Interestingly, we also demonstrated that a variety of RT types (including protons and alpha particles) are capable of inducing lipid peroxidation in cancer cells despite qualitative and quantitative differences in DNA damage they cause. Since the FLASH effect has been seen in studies using proton beams as well as heavier ion beams (helium and carbon beams), our data further support the role of lipid peroxidation for the FLASH effect [18, 48, 60, 63,64,65,66,67,68,69].

Iron is essential in cell survival and biogenesis, as well as in rapidly proliferating tumor cells [2]. However, if homeostatic levels of iron become excessive, cells will die due to ROS production through the Fenton reaction. In ferroptosis, iron is crucial as it initiates cell death by facilitating ROS production, leading to lipid peroxidation [6]. The present study evidenced the crucial role of iron in cancer cells and their dependency on iron transport for survival. We also confirmed that excess iron increased the radiosensitization of tumor cells through ferroptosis, while iron chelation protected against RT-induced ferroptosis. Given our observation of significantly elevated iron levels in lung and breast cancer tumors compared to normal tissues, we hypothesized that baseline tissue iron levels may critically influence the reduction of normal tissue toxicity following FLASH radiotherapy.

To test our hypothesis regarding the role of tissue iron levels in the FLASH effect, we selectively increased iron levels in the intestines without altering systemic iron homeostasis.
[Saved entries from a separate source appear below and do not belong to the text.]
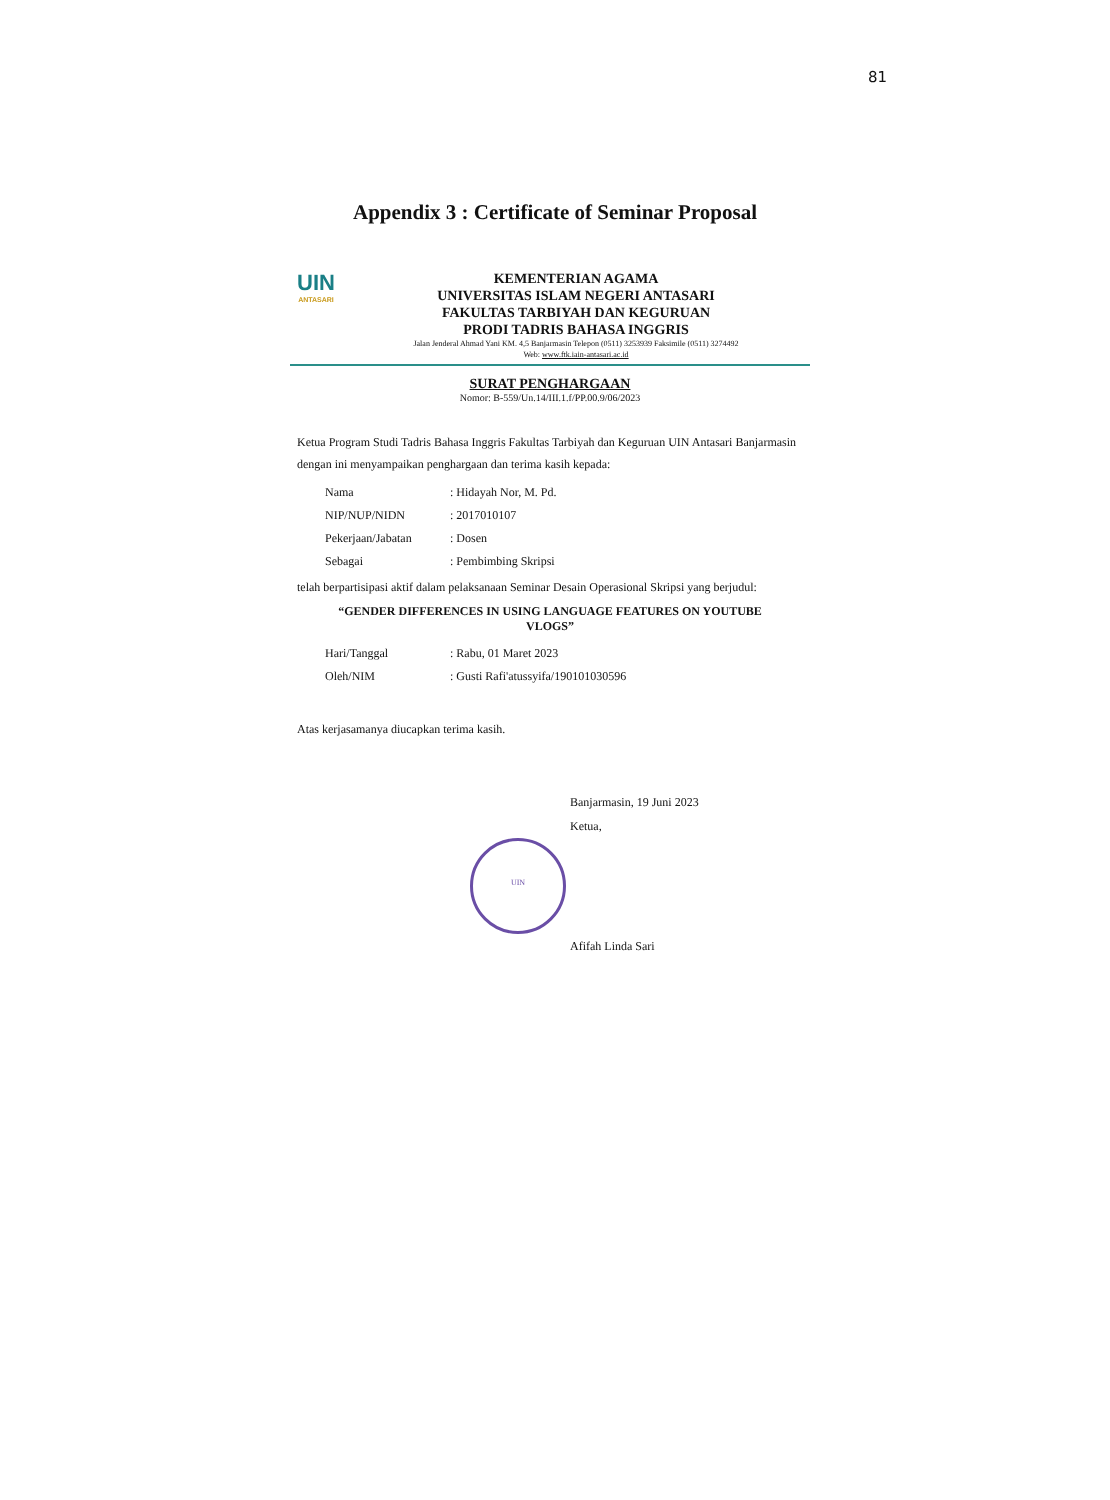81
Appendix 3 : Certificate of Seminar Proposal
UIN
ANTASARI
KEMENTERIAN AGAMA
UNIVERSITAS ISLAM NEGERI ANTASARI
FAKULTAS TARBIYAH DAN KEGURUAN
PRODI TADRIS BAHASA INGGRIS
Jalan Jenderal Ahmad Yani KM. 4,5 Banjarmasin Telepon (0511) 3253939 Faksimile (0511) 3274492
Web: www.ftk.iain-antasari.ac.id
SURAT PENGHARGAAN
Nomor: B-559/Un.14/III.1.f/PP.00.9/06/2023
Ketua Program Studi Tadris Bahasa Inggris Fakultas Tarbiyah dan Keguruan UIN Antasari Banjarmasin dengan ini menyampaikan penghargaan dan terima kasih kepada:
| Nama | : Hidayah Nor, M. Pd. |
| NIP/NUP/NIDN | : 2017010107 |
| Pekerjaan/Jabatan | : Dosen |
| Sebagai | : Pembimbing Skripsi |
telah berpartisipasi aktif dalam pelaksanaan Seminar Desain Operasional Skripsi yang berjudul:
“GENDER DIFFERENCES IN USING LANGUAGE FEATURES ON YOUTUBE
VLOGS”
| Hari/Tanggal | : Rabu, 01 Maret 2023 |
| Oleh/NIM | : Gusti Rafi'atussyifa/190101030596 |
Atas kerjasamanya diucapkan terima kasih.
Banjarmasin, 19 Juni 2023
Ketua,
UIN
Afifah Linda Sari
In the control diet group, the normal tissue protection by FLASH RT was evidenced by decreased lipid peroxidation and more regenerating crypts compared to conventional RT. Interestingly, elevating iron levels only at the time of RT was not sufficient to reverse the FLASH effect, since rapid iron turnover immediately decreased normal tissue iron levels after withdrawal of the high-iron diet. However, when high iron levels were sustained for another 72 h after IR, the FLASH effect was abolished in the upper intestines, indicating that sufficient iron availability during and after RT is necessary to induce lipid peroxidation leading to tissue damage, which reflects underlying biological processes.
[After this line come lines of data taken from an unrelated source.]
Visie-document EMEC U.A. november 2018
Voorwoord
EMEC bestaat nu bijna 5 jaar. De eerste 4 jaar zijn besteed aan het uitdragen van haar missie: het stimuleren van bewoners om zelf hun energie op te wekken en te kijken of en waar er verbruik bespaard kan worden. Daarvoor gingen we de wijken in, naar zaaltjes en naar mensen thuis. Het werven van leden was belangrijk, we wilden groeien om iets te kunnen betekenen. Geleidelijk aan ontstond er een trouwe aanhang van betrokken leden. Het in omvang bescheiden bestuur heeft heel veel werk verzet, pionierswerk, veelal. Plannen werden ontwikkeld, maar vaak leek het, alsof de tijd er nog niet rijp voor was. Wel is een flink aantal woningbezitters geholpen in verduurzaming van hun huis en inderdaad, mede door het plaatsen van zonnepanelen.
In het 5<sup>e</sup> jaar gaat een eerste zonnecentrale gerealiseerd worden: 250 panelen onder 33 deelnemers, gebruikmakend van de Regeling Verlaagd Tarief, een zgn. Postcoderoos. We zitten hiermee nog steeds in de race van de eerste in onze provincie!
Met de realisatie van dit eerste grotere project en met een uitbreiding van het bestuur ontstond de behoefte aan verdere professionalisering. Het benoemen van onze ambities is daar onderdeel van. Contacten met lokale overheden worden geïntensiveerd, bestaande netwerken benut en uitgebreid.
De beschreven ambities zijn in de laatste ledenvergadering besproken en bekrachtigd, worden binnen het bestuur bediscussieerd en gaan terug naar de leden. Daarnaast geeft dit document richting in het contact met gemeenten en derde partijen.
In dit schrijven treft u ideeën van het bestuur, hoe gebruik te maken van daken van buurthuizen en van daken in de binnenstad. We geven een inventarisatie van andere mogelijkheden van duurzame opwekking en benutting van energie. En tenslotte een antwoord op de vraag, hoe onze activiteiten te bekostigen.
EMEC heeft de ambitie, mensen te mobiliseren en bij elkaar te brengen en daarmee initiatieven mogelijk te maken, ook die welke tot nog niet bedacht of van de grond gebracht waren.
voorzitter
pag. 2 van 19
The kinetic model proposed by Spitz et al. suggests that the limited Fenton type reaction in normal tissues compared to tumors contributes to the FLASH effect [70]. Our study supports this model by demonstrating the variation in intrinsic iron levels between tumors and normal tissues and highlighting the necessity of the prolonged iron presence for the abolishment of the FLASH sparing effect. Future studies exploring the benefits or disadvantages of FLASH effects on iron-rich tissues (such as the liver or bone marrow), focusing on lipid peroxidation and ferroptosis, will be required. In conclusion, the present study highlights that iron, lipid peroxidation and ferroptosis contribute to the FLASH effect, furthering our understanding of the mechanisms underlying reduced toxicity in normal tissue after FLASH RT. Moreover, our study could also be used as a rationale as to which tissues or organs would benefit from FLASH RT.